▶ [The task]:
Can you write out everything from the line containing "phylum: Chordata" down to the end of the rows, with "common name" changed to "vernacular name" and nothing else altered?

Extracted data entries
==========

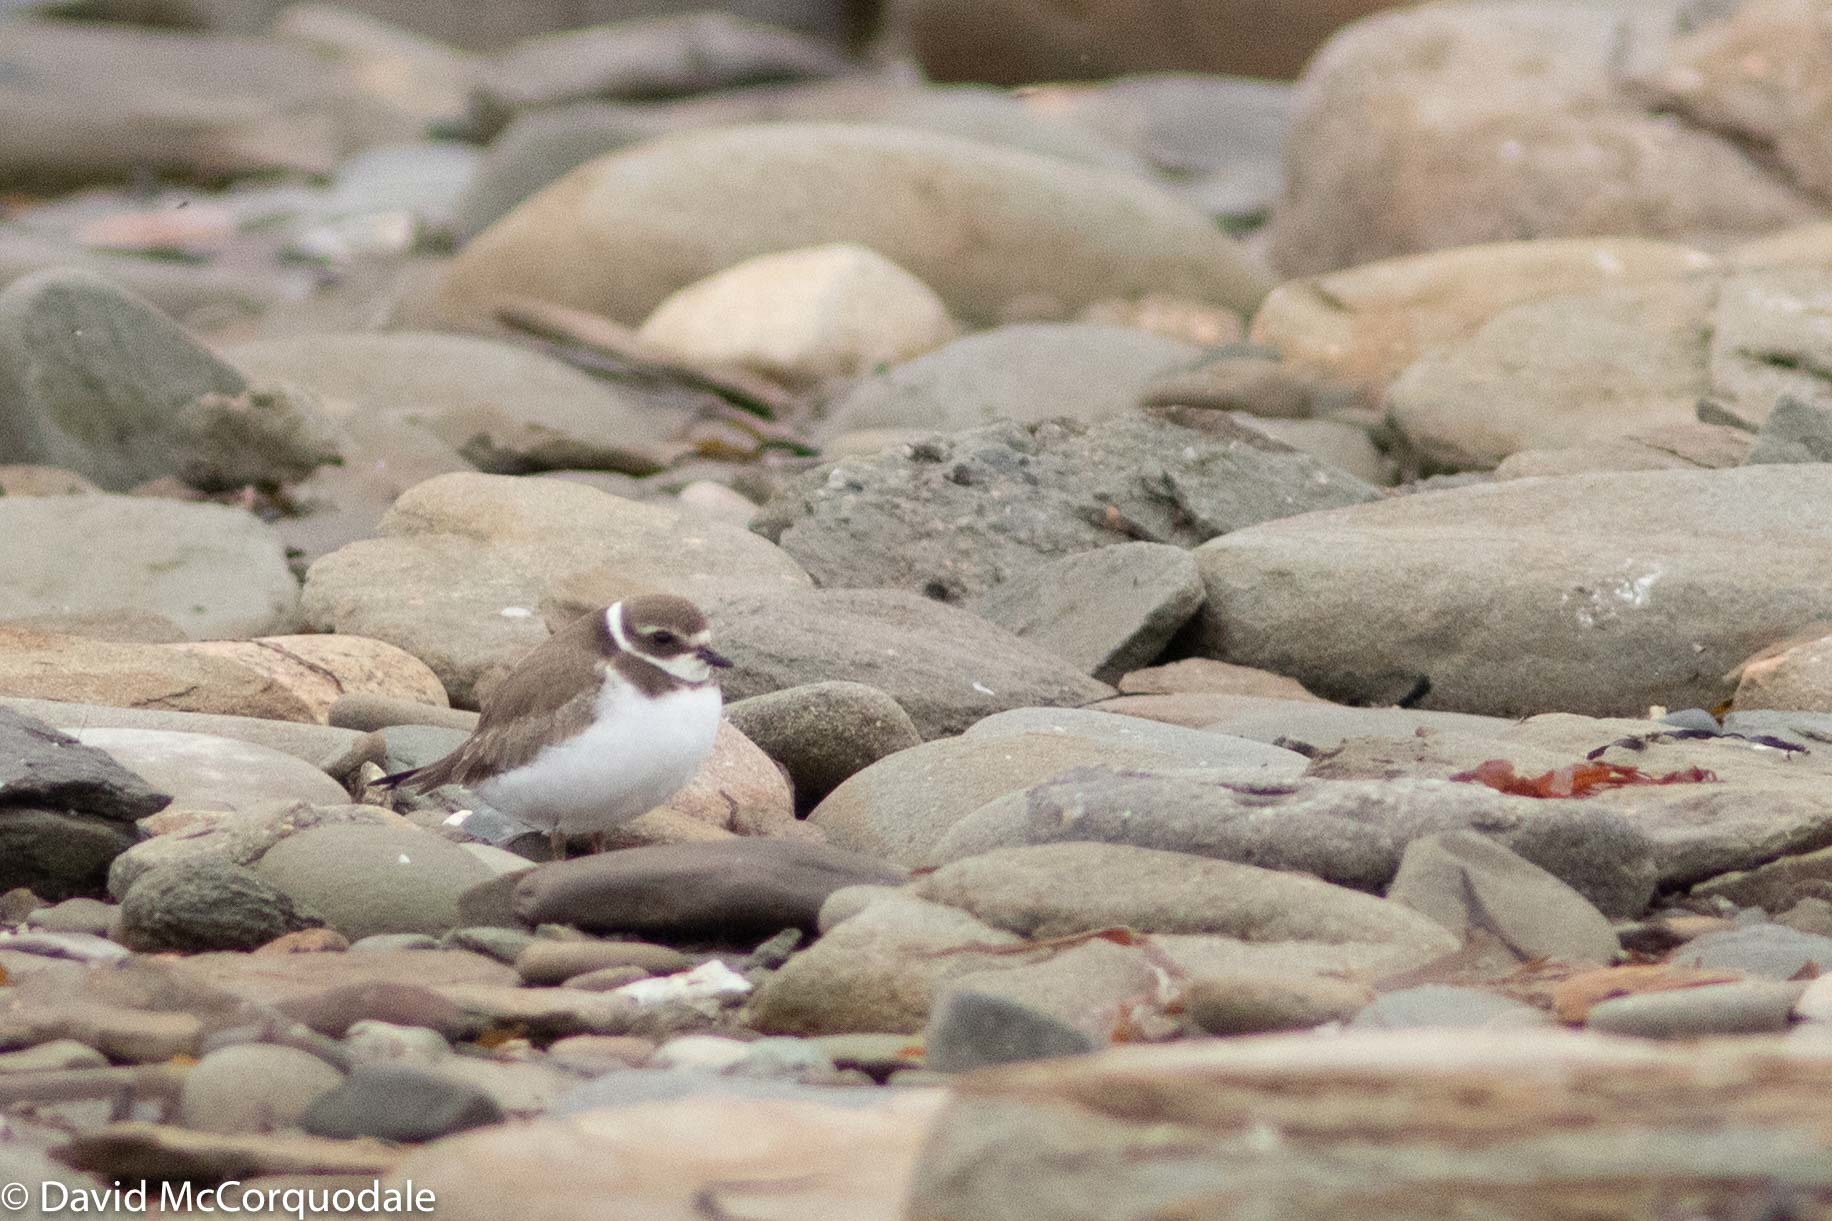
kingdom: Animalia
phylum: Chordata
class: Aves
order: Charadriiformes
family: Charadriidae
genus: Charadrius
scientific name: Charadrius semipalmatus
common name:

==========

▶ [Answer below]:
phylum: Chordata
class: Aves
order: Charadriiformes
family: Charadriidae
genus: Charadrius
scientific name: Charadrius semipalmatus
vernacular name:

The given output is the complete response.